ABOUT THIS EXERCISE =
Please transcribe the data below exactly. Leave the pictures out.

Dataset entries
###

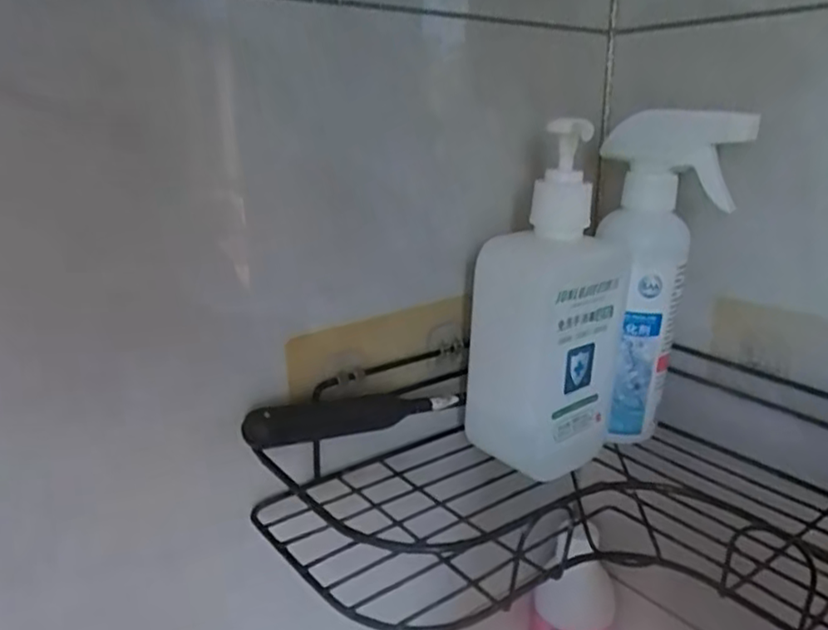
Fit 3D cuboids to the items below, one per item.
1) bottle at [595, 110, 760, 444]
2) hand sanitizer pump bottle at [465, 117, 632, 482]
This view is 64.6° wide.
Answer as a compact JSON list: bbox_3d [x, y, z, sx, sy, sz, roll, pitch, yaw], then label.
[{"bbox_3d":[0.145,-0.022,0.403,0.073,0.193,0.059,-2,17,-4],"label":"bottle"},{"bbox_3d":[0.078,-0.008,0.382,0.069,0.189,0.064,14,22,39],"label":"hand sanitizer pump bottle"}]

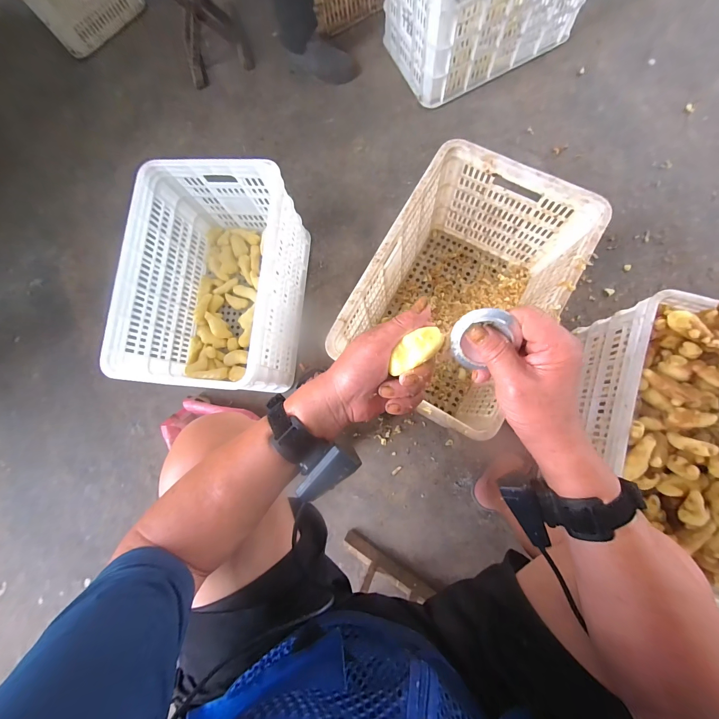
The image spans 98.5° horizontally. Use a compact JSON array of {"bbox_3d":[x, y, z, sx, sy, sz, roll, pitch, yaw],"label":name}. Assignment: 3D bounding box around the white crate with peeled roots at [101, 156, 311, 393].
[{"bbox_3d":[-0.343,-0.184,0.796,0.328,0.272,0.477,5,84,5],"label":"white crate with peeled roots"}]

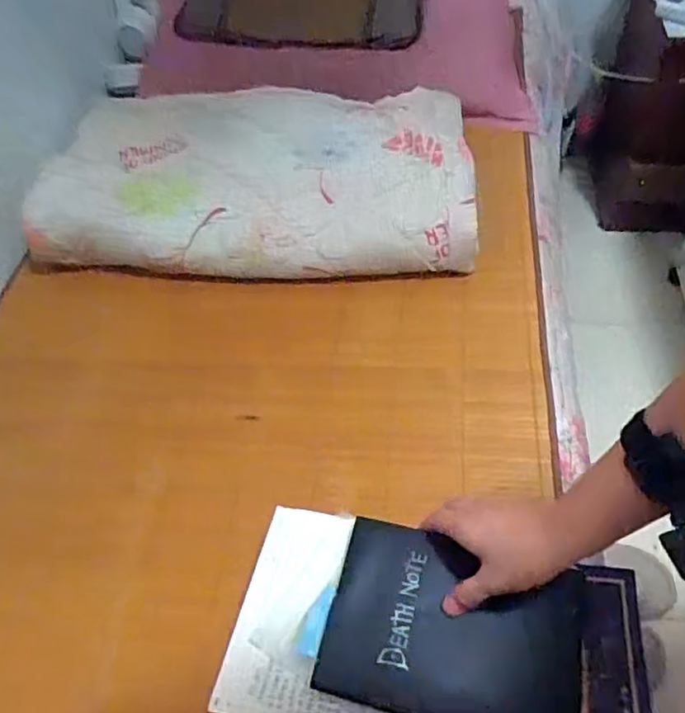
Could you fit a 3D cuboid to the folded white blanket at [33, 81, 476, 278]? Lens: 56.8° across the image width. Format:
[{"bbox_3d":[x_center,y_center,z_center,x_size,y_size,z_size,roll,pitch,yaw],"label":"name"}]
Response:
[{"bbox_3d":[-0.124,-0.266,0.952,0.625,0.098,0.349,0,53,3],"label":"folded white blanket"}]

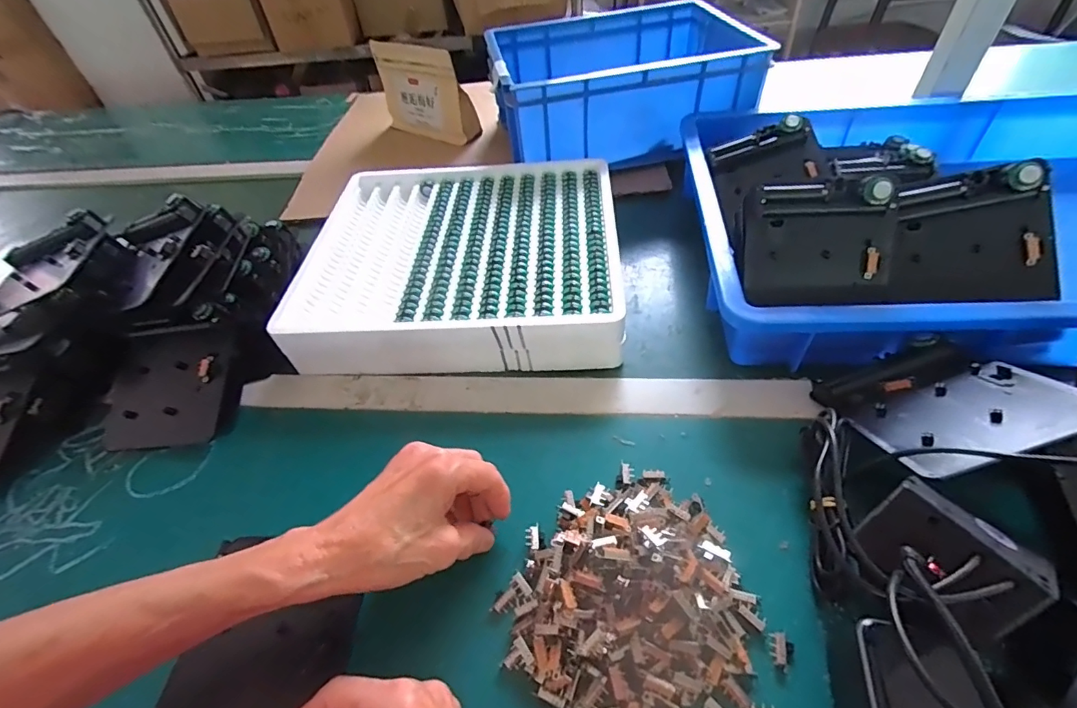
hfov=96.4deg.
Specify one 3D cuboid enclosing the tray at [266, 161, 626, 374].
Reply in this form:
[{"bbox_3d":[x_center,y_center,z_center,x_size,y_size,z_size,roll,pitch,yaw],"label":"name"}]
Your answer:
[{"bbox_3d":[-0.077,-0.106,0.527,0.311,0.067,0.284,-2,45,5],"label":"tray"}]

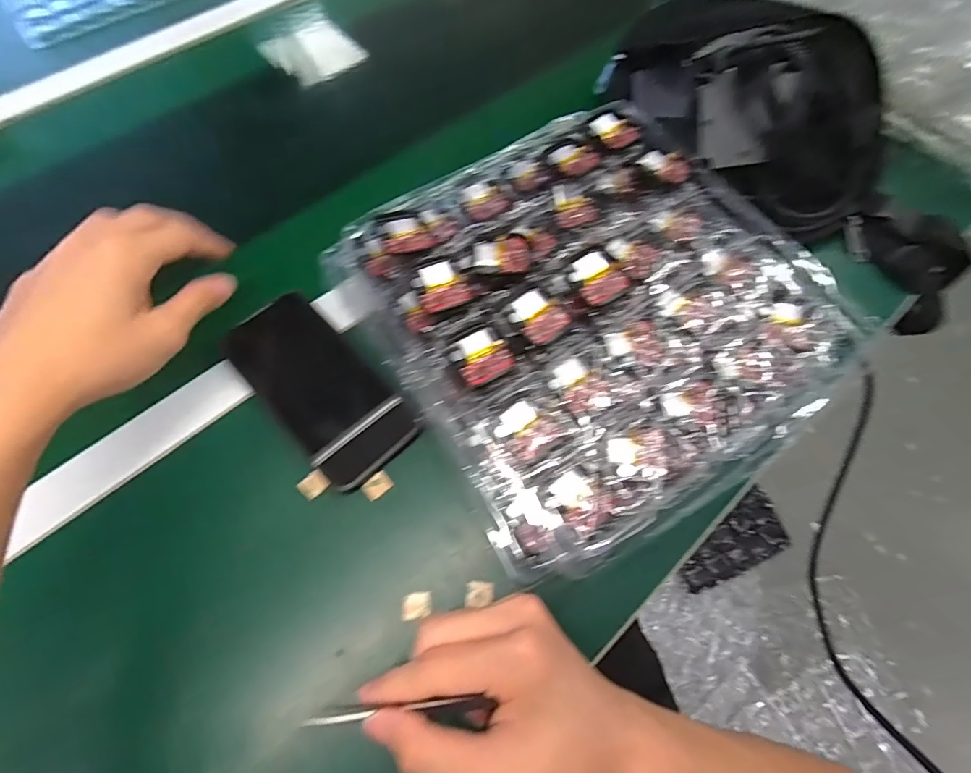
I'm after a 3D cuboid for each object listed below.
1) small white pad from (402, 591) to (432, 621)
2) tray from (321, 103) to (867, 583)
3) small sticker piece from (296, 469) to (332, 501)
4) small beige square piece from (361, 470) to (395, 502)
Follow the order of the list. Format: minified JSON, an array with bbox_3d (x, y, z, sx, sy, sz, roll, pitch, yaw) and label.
[{"bbox_3d":[-0.044,0.141,0.299,0.018,0.004,0.015,-7,66,-4],"label":"small white pad"},{"bbox_3d":[0.071,-0.064,0.331,0.286,0.043,0.295,-29,69,-14],"label":"tray"},{"bbox_3d":[-0.121,0.069,0.327,0.021,0.004,0.015,-40,89,1],"label":"small sticker piece"},{"bbox_3d":[-0.077,0.070,0.329,0.020,0.004,0.015,-39,72,-17],"label":"small beige square piece"}]

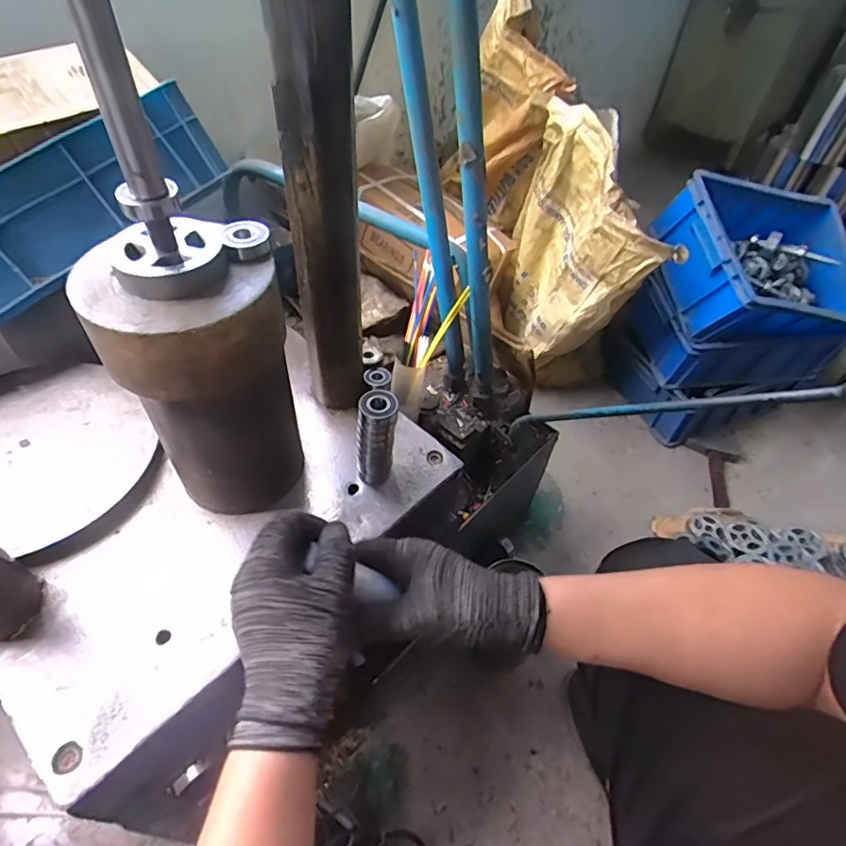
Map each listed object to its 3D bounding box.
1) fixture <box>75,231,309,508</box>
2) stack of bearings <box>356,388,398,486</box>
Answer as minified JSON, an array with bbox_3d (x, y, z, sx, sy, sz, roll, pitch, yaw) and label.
[{"bbox_3d":[-0.188,-0.023,0.488,0.131,0.251,0.124,-32,59,-28],"label":"fixture"},{"bbox_3d":[-0.049,0.018,0.566,0.035,0.115,0.040,14,50,7],"label":"stack of bearings"}]

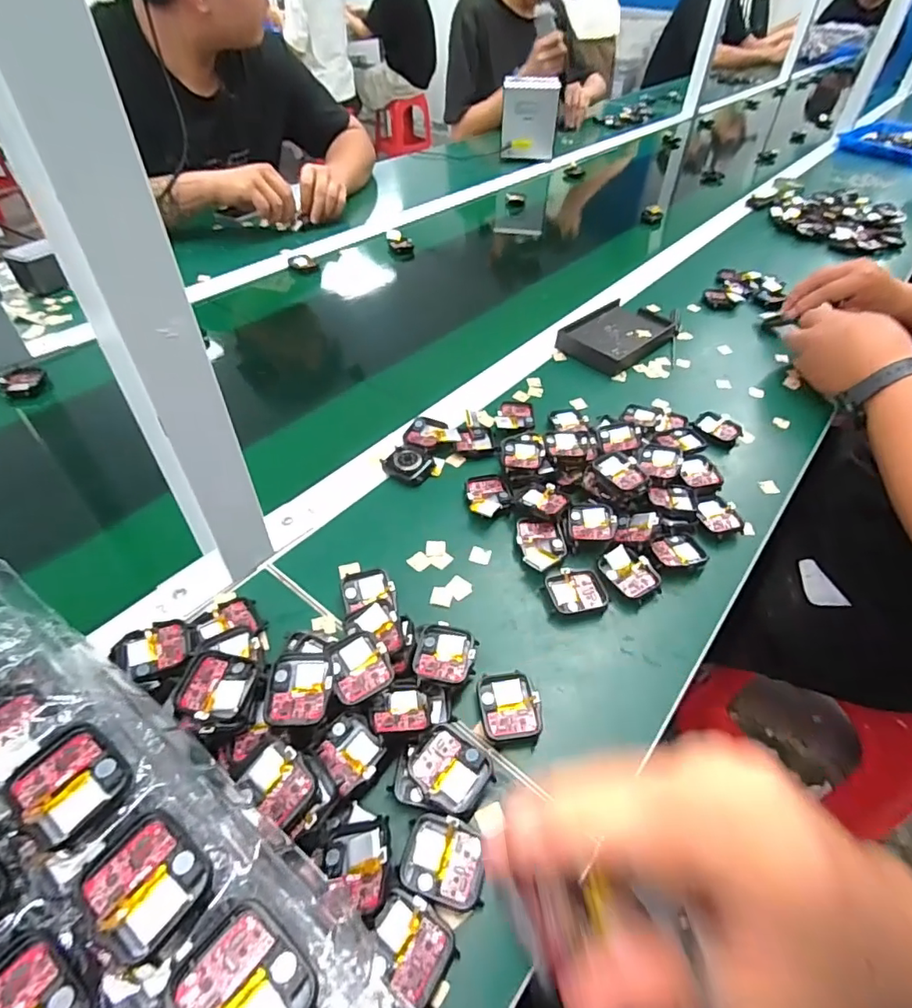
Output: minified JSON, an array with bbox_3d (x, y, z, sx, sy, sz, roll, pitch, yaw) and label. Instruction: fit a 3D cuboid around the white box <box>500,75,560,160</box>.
[{"bbox_3d":[0.171,-0.890,1.258,0.127,0.157,0.041,10,46,9],"label":"white box"}]

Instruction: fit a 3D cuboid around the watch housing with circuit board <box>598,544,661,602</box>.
[{"bbox_3d":[0.138,0.053,0.427,0.038,0.007,0.047,-23,50,-22],"label":"watch housing with circuit board"}]

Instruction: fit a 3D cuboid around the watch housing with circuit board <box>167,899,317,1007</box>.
[{"bbox_3d":[-0.071,0.162,0.180,0.041,0.006,0.037,35,54,29],"label":"watch housing with circuit board"}]

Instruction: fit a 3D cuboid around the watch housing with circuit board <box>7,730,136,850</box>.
[{"bbox_3d":[-0.160,0.115,0.223,0.041,0.007,0.035,32,53,27],"label":"watch housing with circuit board"}]

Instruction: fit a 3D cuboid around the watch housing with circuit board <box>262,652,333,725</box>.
[{"bbox_3d":[-0.092,0.108,0.318,0.036,0.007,0.043,1,45,0],"label":"watch housing with circuit board"}]

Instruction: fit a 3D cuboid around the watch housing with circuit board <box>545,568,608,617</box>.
[{"bbox_3d":[0.092,0.068,0.416,0.045,0.011,0.037,-12,47,-12],"label":"watch housing with circuit board"}]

###

TASK OUTPUT =
Fit 3D cuboids to the items below, one per item.
1) bottle at [595, 110, 760, 444]
2) hand sanitizer pump bottle at [465, 117, 632, 482]
This view is 64.6° wide.
Answer as a compact JSON list: bbox_3d [x, y, z, sx, sy, sz, roll, pitch, yaw], then label.
[{"bbox_3d":[0.145,-0.022,0.403,0.073,0.193,0.059,-2,17,-4],"label":"bottle"},{"bbox_3d":[0.078,-0.008,0.382,0.069,0.189,0.064,14,22,39],"label":"hand sanitizer pump bottle"}]

The image spans 98.5° horizontally. Use a compact JSON array of {"bbox_3d":[x, y, z, sx, sy, sz, roll, pitch, yaw],"label":name}. Assignment: 3D bounding box around the white crate with peeled roots at [101, 156, 311, 393].
[{"bbox_3d":[-0.343,-0.184,0.796,0.328,0.272,0.477,5,84,5],"label":"white crate with peeled roots"}]

Could you fit a 3D cuboid to the folded white blanket at [33, 81, 476, 278]? Lens: 56.8° across the image width. Format:
[{"bbox_3d":[x_center,y_center,z_center,x_size,y_size,z_size,roll,pitch,yaw],"label":"name"}]
Response:
[{"bbox_3d":[-0.124,-0.266,0.952,0.625,0.098,0.349,0,53,3],"label":"folded white blanket"}]

hfov=96.4deg.
Specify one 3D cuboid enclosing the tray at [266, 161, 626, 374].
Reply in this form:
[{"bbox_3d":[x_center,y_center,z_center,x_size,y_size,z_size,roll,pitch,yaw],"label":"name"}]
Your answer:
[{"bbox_3d":[-0.077,-0.106,0.527,0.311,0.067,0.284,-2,45,5],"label":"tray"}]

I'm after a 3D cuboid for each object listed below.
1) small white pad from (402, 591) to (432, 621)
2) tray from (321, 103) to (867, 583)
3) small sticker piece from (296, 469) to (332, 501)
4) small beige square piece from (361, 470) to (395, 502)
Follow the order of the list. Format: minified JSON, an array with bbox_3d (x, y, z, sx, sy, sz, roll, pitch, yaw) and label.
[{"bbox_3d":[-0.044,0.141,0.299,0.018,0.004,0.015,-7,66,-4],"label":"small white pad"},{"bbox_3d":[0.071,-0.064,0.331,0.286,0.043,0.295,-29,69,-14],"label":"tray"},{"bbox_3d":[-0.121,0.069,0.327,0.021,0.004,0.015,-40,89,1],"label":"small sticker piece"},{"bbox_3d":[-0.077,0.070,0.329,0.020,0.004,0.015,-39,72,-17],"label":"small beige square piece"}]

Map each listed object to its 3D bounding box.
1) fixture <box>75,231,309,508</box>
2) stack of bearings <box>356,388,398,486</box>
Answer as minified JSON, an array with bbox_3d (x, y, z, sx, sy, sz, roll, pitch, yaw) and label.
[{"bbox_3d":[-0.188,-0.023,0.488,0.131,0.251,0.124,-32,59,-28],"label":"fixture"},{"bbox_3d":[-0.049,0.018,0.566,0.035,0.115,0.040,14,50,7],"label":"stack of bearings"}]

Output: minified JSON, an array with bbox_3d (x, y, z, sx, sy, sz, roll, pitch, yaw) and label. Instruction: fit a 3D cuboid around the white box <box>500,75,560,160</box>.
[{"bbox_3d":[0.171,-0.890,1.258,0.127,0.157,0.041,10,46,9],"label":"white box"}]

Instruction: fit a 3D cuboid around the watch housing with circuit board <box>598,544,661,602</box>.
[{"bbox_3d":[0.138,0.053,0.427,0.038,0.007,0.047,-23,50,-22],"label":"watch housing with circuit board"}]

Instruction: fit a 3D cuboid around the watch housing with circuit board <box>167,899,317,1007</box>.
[{"bbox_3d":[-0.071,0.162,0.180,0.041,0.006,0.037,35,54,29],"label":"watch housing with circuit board"}]

Instruction: fit a 3D cuboid around the watch housing with circuit board <box>7,730,136,850</box>.
[{"bbox_3d":[-0.160,0.115,0.223,0.041,0.007,0.035,32,53,27],"label":"watch housing with circuit board"}]

Instruction: fit a 3D cuboid around the watch housing with circuit board <box>262,652,333,725</box>.
[{"bbox_3d":[-0.092,0.108,0.318,0.036,0.007,0.043,1,45,0],"label":"watch housing with circuit board"}]

Instruction: fit a 3D cuboid around the watch housing with circuit board <box>545,568,608,617</box>.
[{"bbox_3d":[0.092,0.068,0.416,0.045,0.011,0.037,-12,47,-12],"label":"watch housing with circuit board"}]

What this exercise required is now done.